Only the line containing "unmarked row of image 1." and those after it, up to the end of the records below, are to be set down, exactly as written.

Records contained in a dataset:
════════

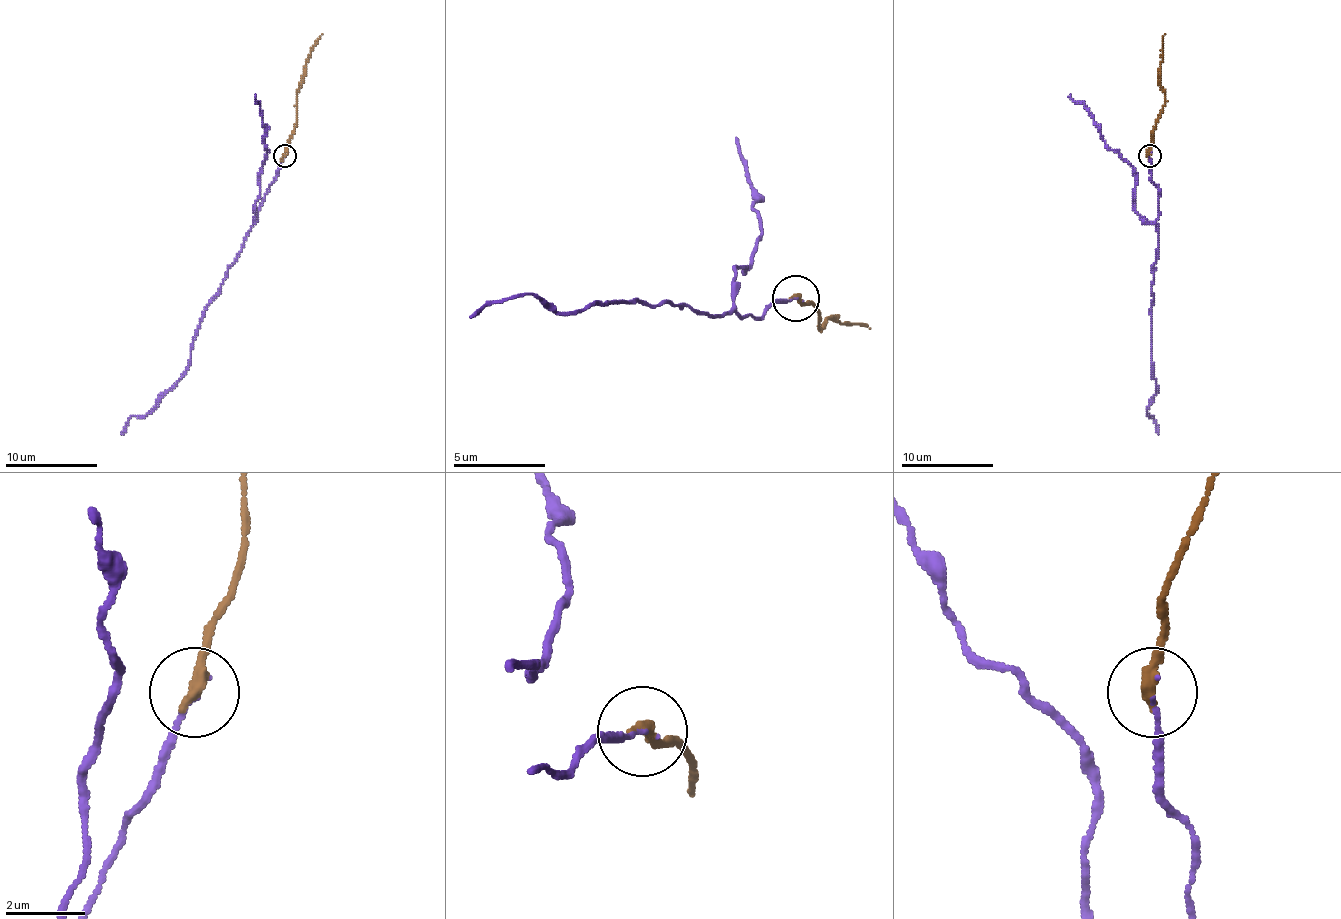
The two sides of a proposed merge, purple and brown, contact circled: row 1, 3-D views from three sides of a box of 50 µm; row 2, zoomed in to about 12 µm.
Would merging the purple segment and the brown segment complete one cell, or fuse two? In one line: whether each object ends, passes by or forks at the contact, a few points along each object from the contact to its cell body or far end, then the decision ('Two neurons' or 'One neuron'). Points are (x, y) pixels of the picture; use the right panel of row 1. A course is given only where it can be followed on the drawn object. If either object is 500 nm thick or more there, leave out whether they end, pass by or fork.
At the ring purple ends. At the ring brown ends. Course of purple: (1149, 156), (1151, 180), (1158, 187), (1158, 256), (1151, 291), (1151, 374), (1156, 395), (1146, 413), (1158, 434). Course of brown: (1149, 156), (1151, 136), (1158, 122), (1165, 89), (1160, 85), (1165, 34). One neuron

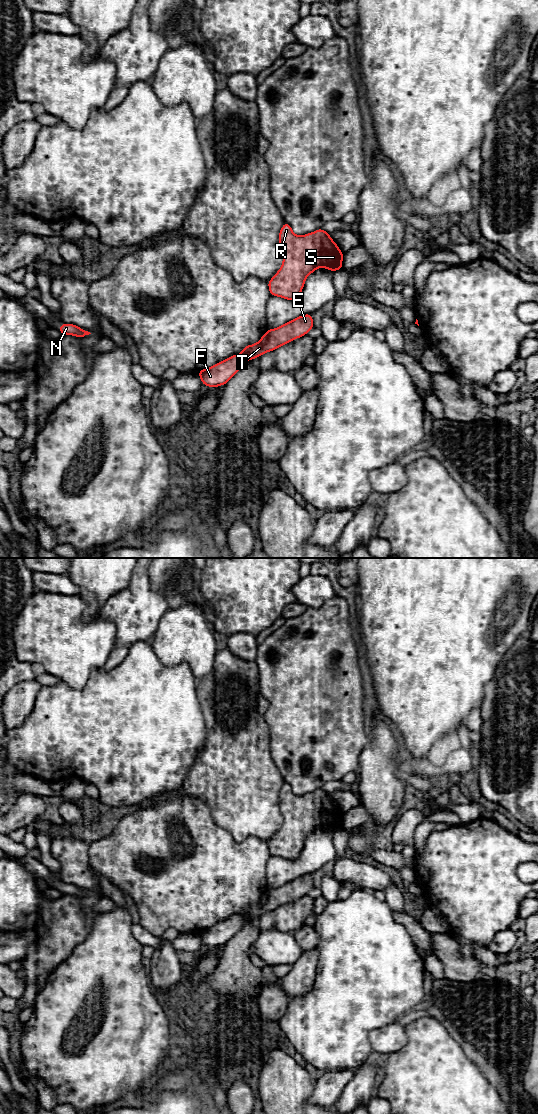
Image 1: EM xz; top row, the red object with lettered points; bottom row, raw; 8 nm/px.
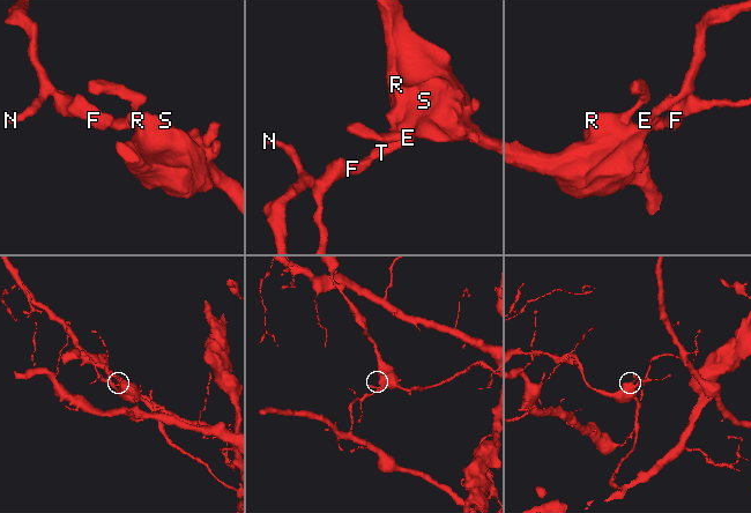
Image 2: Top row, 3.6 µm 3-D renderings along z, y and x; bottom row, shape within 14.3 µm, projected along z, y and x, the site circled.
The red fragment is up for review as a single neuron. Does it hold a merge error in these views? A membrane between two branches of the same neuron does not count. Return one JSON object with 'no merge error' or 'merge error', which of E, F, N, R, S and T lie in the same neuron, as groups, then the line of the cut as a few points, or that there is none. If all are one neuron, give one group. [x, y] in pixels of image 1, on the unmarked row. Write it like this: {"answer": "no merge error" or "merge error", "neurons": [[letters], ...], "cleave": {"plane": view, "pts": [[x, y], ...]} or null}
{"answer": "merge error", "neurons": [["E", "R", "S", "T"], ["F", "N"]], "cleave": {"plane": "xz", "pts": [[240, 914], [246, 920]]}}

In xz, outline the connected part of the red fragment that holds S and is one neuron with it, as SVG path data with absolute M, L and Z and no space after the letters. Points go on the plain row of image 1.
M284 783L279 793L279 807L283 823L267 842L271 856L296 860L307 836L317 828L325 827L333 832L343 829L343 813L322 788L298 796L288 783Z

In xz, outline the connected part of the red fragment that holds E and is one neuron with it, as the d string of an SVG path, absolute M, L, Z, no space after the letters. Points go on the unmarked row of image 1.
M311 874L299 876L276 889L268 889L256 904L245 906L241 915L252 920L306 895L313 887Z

════════

Exercise solution:
In xz, outline the connected part of the red fragment that holds E and is one neuron with it, as the d string of an SVG path, absolute M, L, Z, no space after the letters. Points go on the unmarked row of image 1.
M311 874L299 876L276 889L268 889L256 904L245 906L241 915L252 920L306 895L313 887Z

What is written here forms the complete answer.